The ways in which scammers and hackers work to obtain personal credit card information can be very numerous. They are constantly developing and improving upon ways to try and obtain payment card data. One way in which they have been doing this is a system called “Distributed Guessing.” This is a technique in which hackers, when possessing part of the data from a payment card, can obtain the rest of the fields. Generally, there are about three data fields from a card that are minimally required for a payment to be verified and processed. These are the card number, expiration date, and CVV code. A hacker possessing one of these, generally the card number, can obtain the other fields using distributed guessing.

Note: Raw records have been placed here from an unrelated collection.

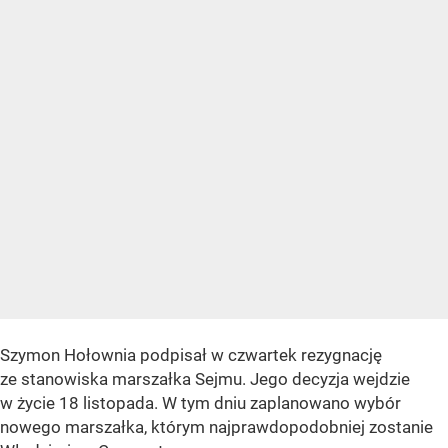
Szymon Hołownia podpisał w czwartek rezygnację
ze stanowiska marszałka Sejmu. Jego decyzja wejdzie
w życie 18 listopada. W tym dniu zaplanowano wybór
nowego marszałka, którym najprawdopodobniej zostanie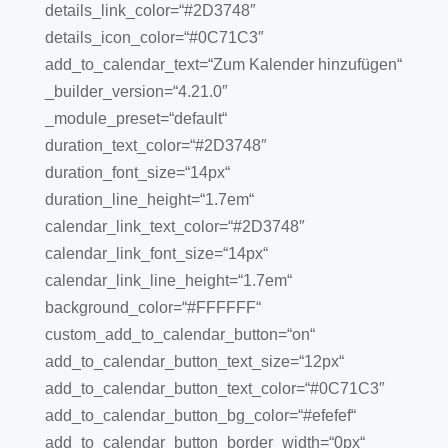
details_link_color=“#2D3748″
details_icon_color=“#0C71C3″
add_to_calendar_text=“Zum Kalender hinzufügen“
_builder_version=“4.21.0″
_module_preset=“default“
duration_text_color=“#2D3748″
duration_font_size=“14px“
duration_line_height=“1.7em“
calendar_link_text_color=“#2D3748″
calendar_link_font_size=“14px“
calendar_link_line_height=“1.7em“
background_color=“#FFFFFF“
custom_add_to_calendar_button=“on“
add_to_calendar_button_text_size=“12px“
add_to_calendar_button_text_color=“#0C71C3″
add_to_calendar_button_bg_color=“#efefef“
add_to_calendar_button_border_width=“0px“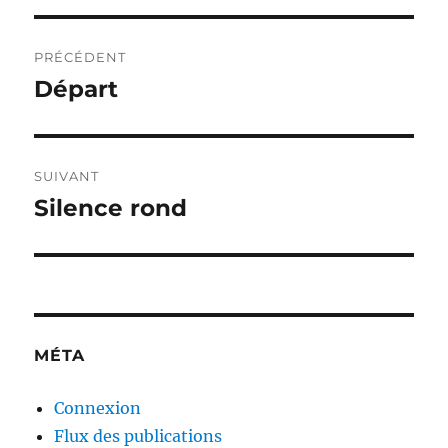
Navigation
PRÉCÉDENT
de
Départ
Publication
précédente :
l’article
SUIVANT
Silence rond
Publication
suivante :
MÉTA
Connexion
Flux des publications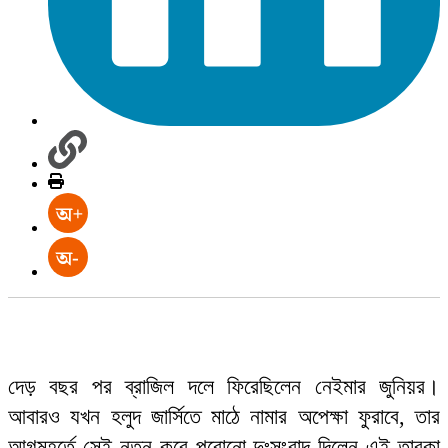
দেড় বছর পর ব্রাজিল দলে ফিরেছিলেন নেইমার জুনিয়র।
আবারও যখন হলুদ জার্সিতে মাঠে নামার অপেক্ষা ফুরাবে, তার
আগমুহূর্তে সেই নতুন করে পুরোনো দুঃসংবাদ দিলেন এই তারকা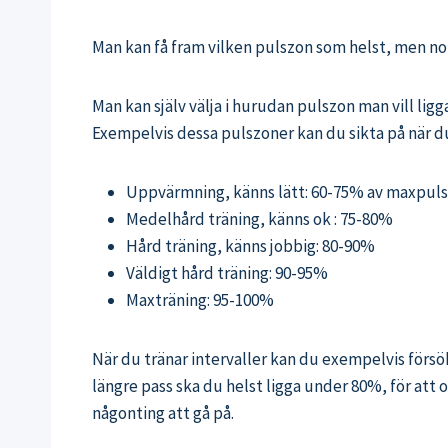
Man kan få fram vilken pulszon som helst, men n
Man kan själv välja i hurudan pulszon man vill ligga
Exempelvis dessa pulszoner kan du sikta på när d
Uppvärmning, känns lätt: 60-75% av maxpuls
Medelhård träning, känns ok : 75-80%
Hård träning, känns jobbig: 80-90%
Väldigt hård träning: 90-95%
Maxträning: 95-100%
När du tränar intervaller kan du exempelvis försö
längre pass ska du helst ligga under 80%, för att 
någonting att gå på.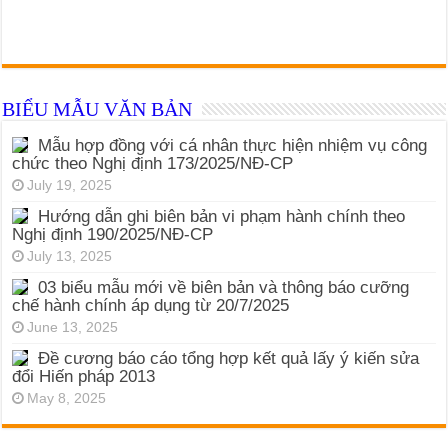
BIỂU MẪU VĂN BẢN
Mẫu hợp đồng với cá nhân thực hiện nhiệm vụ công
chức theo Nghị định 173/2025/NĐ-CP
July 19, 2025
Hướng dẫn ghi biên bản vi phạm hành chính theo
Nghị định 190/2025/NĐ-CP
July 13, 2025
03 biểu mẫu mới về biên bản và thông báo cưỡng
chế hành chính áp dụng từ 20/7/2025
June 13, 2025
Đề cương báo cáo tổng hợp kết quả lấy ý kiến sửa
đổi Hiến pháp 2013
May 8, 2025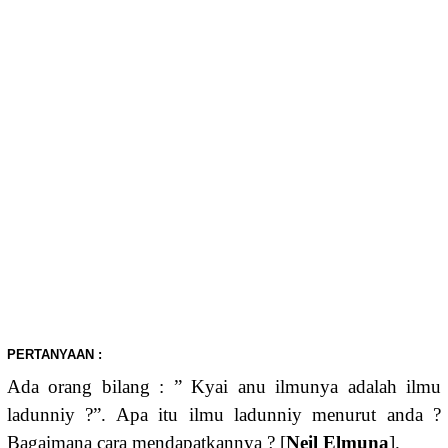
PERTANYAAN :
Ada orang bilang : ” Kyai anu ilmunya adalah ilmu
ladunniy ?”. Apa itu ilmu ladunniy menurut anda ?
Bagaimana cara mendapatkannya ? [
Neil Elmuna
].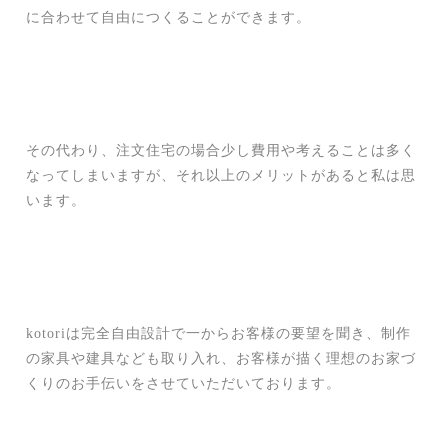
に合わせて自由につくることができます。
その代わり、注文住宅の場合少し費用や考えることは多く
なってしまいますが、それ以上のメリットがあると私は思
います。
kotoriは完全自由設計で一からお客様の要望を聞き、制作
の家具や建具なども取り入れ、お客様が描く理想のお家づ
くりのお手伝いをさせていただいております。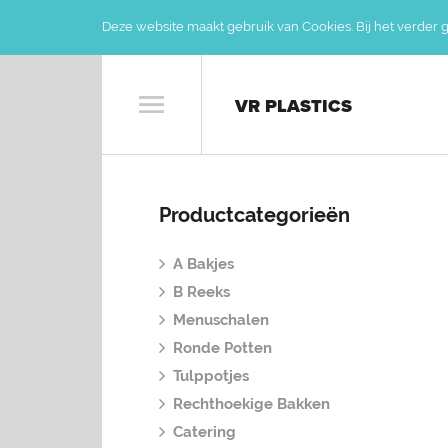
Deze website maakt gebruik van Cookies. Bij het verder 
VR PLASTICS
Productcategorieën
A Bakjes
B Reeks
Menuschalen
Ronde Potten
Tulppotjes
Rechthoekige Bakken
Catering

What is “Distributed Guessing”
Distributed guessing is essentially when the hacker, using a piece of the card information, sends out an assault of variations of the card information in an attempt to make purchases until the full card information is found. They do not even necessarily need the entire card number. For example, they could have the first six digits, which are the numbers that identify the bank and card type, and are identical for all cards from a single entity. Using this method, they can have almost unlimited guesses at the rest of the card information.

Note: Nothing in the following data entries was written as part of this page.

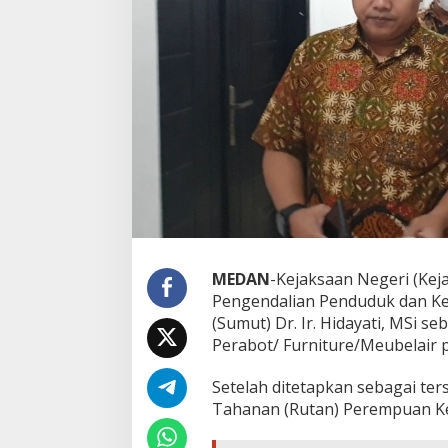
M
a
n
t
a
n
K
a
d
i
s
P
P
K
B
P
MEDAN
-Kejaksaan Negeri (Kej
r
Pengendalian Penduduk dan Ke
o
(Sumut) Dr. Ir. Hidayati, MSi 
v
Perabot/ Furniture/Meubelair
i
n
s
Setelah ditetapkan sebagai ter
i
Tahanan (Rutan) Perempuan Kela
S
u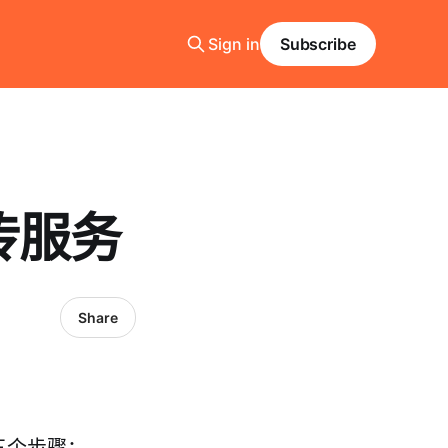
Sign in
Subscribe
传服务
Share
三个步骤：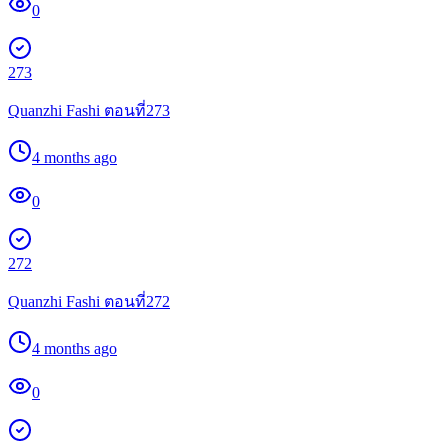
0
273
Quanzhi Fashi ตอนที่273
4 months ago
0
272
Quanzhi Fashi ตอนที่272
4 months ago
0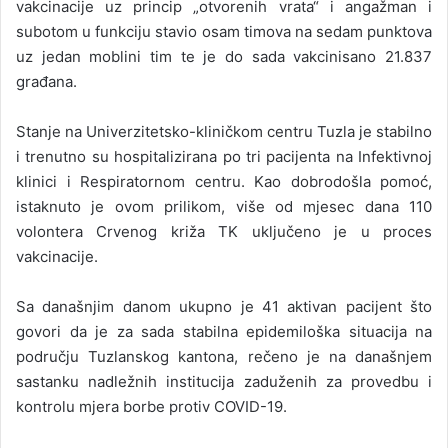
vakcinacije uz princip „otvorenih vrata“ i angažman i
subotom u funkciju stavio osam timova na sedam punktova
uz jedan moblini tim te je do sada vakcinisano 21.837
građana.
Stanje na Univerzitetsko-kliničkom centru Tuzla je stabilno
i trenutno su hospitalizirana po tri pacijenta na Infektivnoj
klinici i Respiratornom centru. Kao dobrodošla pomoć,
istaknuto je ovom prilikom, više od mjesec dana 110
volontera Crvenog križa TK uključeno je u proces
vakcinacije.
Sa današnjim danom ukupno je 41 aktivan pacijent što
govori da je za sada stabilna epidemiloška situacija na
području Tuzlanskog kantona, rečeno je na današnjem
sastanku nadležnih institucija zaduženih za provedbu i
kontrolu mjera borbe protiv COVID-19.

The way in which partial card information is obtained can vary. It could be through skimmers, card number lists sold online, or simply knowing the bank and card type numbers. Beginning with one partial piece of information, a bot program can throw a barrage of payment attempts on different websites to find the rest of the card data by process of elimination. It is suspected that this might have been the method used in the Tesco Bank hack.

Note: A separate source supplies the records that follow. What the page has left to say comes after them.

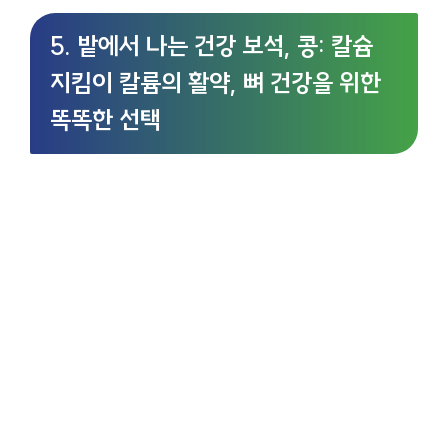
5. 밭에서 나는 건강 보석, 콩: 칼슘
지킴이 칼륨의 활약, 뼈 건강을 위한
똑똑한 선택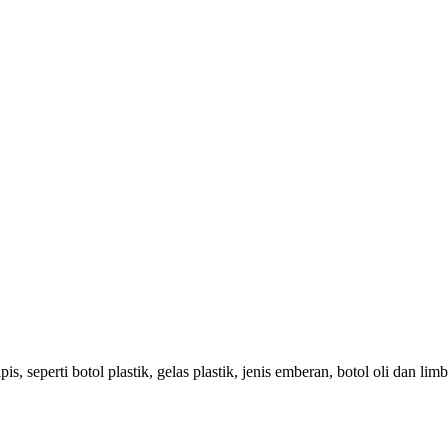
 seperti botol plastik, gelas plastik, jenis emberan, botol oli dan li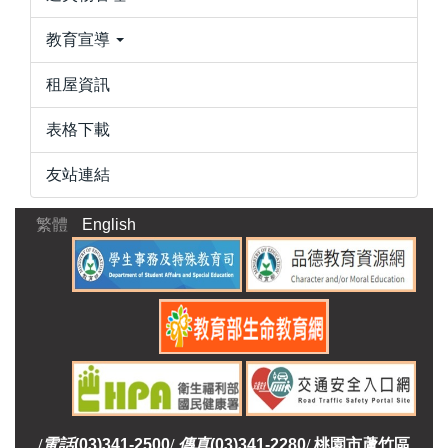
教育宣導
租屋資訊
表格下載
友站連結
繁體
English
/
電話
(03)341-2500
/
傳真
(03)341-2280
/
桃園市蘆竹區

How Distributed Guessing Exploits Security
Distributed guessing is unfortunately a type of exploit that can bypass several different points of security, simply because it is not a hack, malicious virus or software infiltrating a single system. It surreptitiously sneaks under the radar through the guise of a day to day type of operation. It combines two different weaknesses, which when standing alone are not issues. The first being that online payment systems often do not detect multiple invalid payment requests from different websites. This creates a situation where, through the use of several websites, they can have essentially unlimited guesses. The other, being the fact that different websites require different variations of card data for validation. These two combined allow the hacker to build up the data needed and piece it together for full card data. A multitude of websites all being used for attempts at card info simultaneously can return full card info within the matter of seconds.
The varying fraud protection between card companies can play a role in this. For instance, Visa tends to be the most highly affected by this issue. Whereas, the same exploitation, when attempted upon MasterCard cards, did not work as it did with Visa. The fraudulent invalid attempts were detected in fewer than ten attempts and stopped. A solution to this exploitation would be centralization and standardization of the card data requirements of websites. A centralized system would allow an assault of invalid attempts from a single card to be recognized with haste. This way when purchases are attempted on a website, a centralized check is done, which can curb any possible multiple attempts from several websites. MasterCard has this type of centralized system in place, whereas Visa does not, which is why they are much more vulnerable to this type of attack even with other layers of security in place.